Jamf Now — Honest Review
for Small Business
By Rich Durfee, Ph.D. — RichnTech
Jamf is the most recognized name in Apple device management. It’s been around since 2002 — longer than the iPhone itself. But Jamf offers three different products (Now, Pro, and Business), and most small business owners don’t know which one they actually need. Here’s the honest breakdown of Jamf Now specifically, aimed at teams under 50 Apple devices.
What Jamf Now actually is: Jamf Now is the simplified, self-service tier of Jamf’s product line. It’s designed for small businesses without dedicated IT staff. You create an account, enroll devices by sending an enrollment link or using Apple Business Manager for zero-touch, and then configure policies through a clean web dashboard. It costs $4 per device per month with no minimum commitment.
What you can do with it: Enforce passcode requirements (length, complexity, auto-lock timeout). Require device encryption (FileVault for Mac, native for iOS). Push Wi-Fi configurations so devices auto-connect to your network. Distribute apps — either App Store apps via VPP or custom enterprise apps. Restrict device features (camera, Bluetooth, AirDrop, iCloud backup). Remote lock and remote wipe lost or stolen devices. Create ‘Blueprints’ — reusable device configurations you can apply to groups of devices.
What it can’t do: Jamf Now lacks the advanced features of Jamf Pro: no custom scripting, no extension attributes, no smart groups based on device criteria, no LDAP or Azure AD integration, and limited API access. There’s no conditional access — you can’t block a non-compliant device from accessing company email without pairing it with another identity provider. Patch management for third-party apps isn’t included. And there’s no endpoint security or threat detection.

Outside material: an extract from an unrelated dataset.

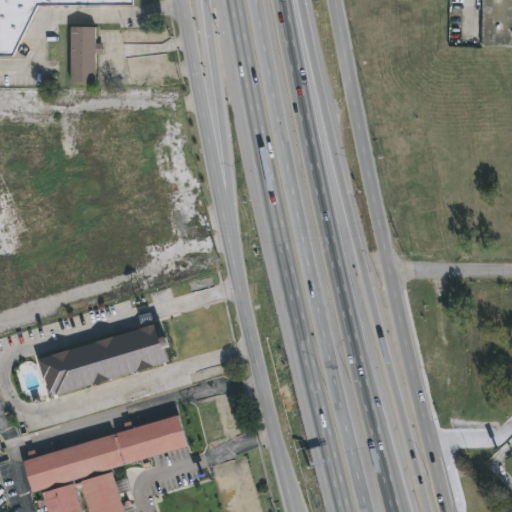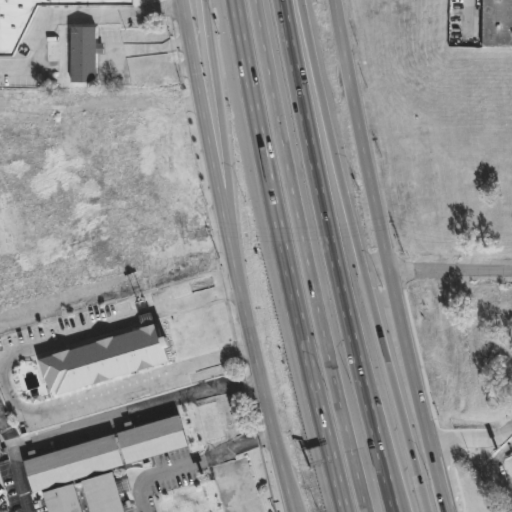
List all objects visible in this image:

The enrollment experience: Enrolling devices is straightforward. For new devices purchased through Apple Business Manager, you can set up Automated Device Enrollment (ADE) so devices auto-enroll when they’re first powered on — zero-touch. For existing devices, you send an enrollment URL that employees open in Safari. The process takes about 2 minutes per device. Once enrolled, the Blueprint policies apply automatically.
Compared to Kandji: Kandji starts at $1.60/device/month for iOS and offers 200+ prebuilt automations that Jamf Now doesn’t have. Kandji also includes built-in compliance templates for CIS, NIST, and SOC 2 — Jamf Now has nothing equivalent. For pure ease-of-use and automation, Kandji wins at a lower price. Jamf Now’s advantage is brand recognition and the upgrade path to Jamf Pro if you outgrow it.
Compared to Apple Business Essentials: ABE starts at $2.99/device/month and bundles iCloud storage and AppleCare+ support. For a pure Apple small business that just needs basic device management plus support and storage, ABE might be the better value. Jamf Now offers deeper policy control and a more mature admin experience, but without the bundled extras.
RichnTech verdict: Jamf Now is a solid starting point for small businesses with under 50 Apple devices who want real device management without the complexity of Jamf Pro. But at $4/device/month with limited automation, it’s not the cheapest option — and you’ll likely outgrow it if your needs become more sophisticated. Consider Kandji if automation matters, ABE if simplicity and Apple support matter, or Jamf Pro if you have IT staff who can leverage its full power.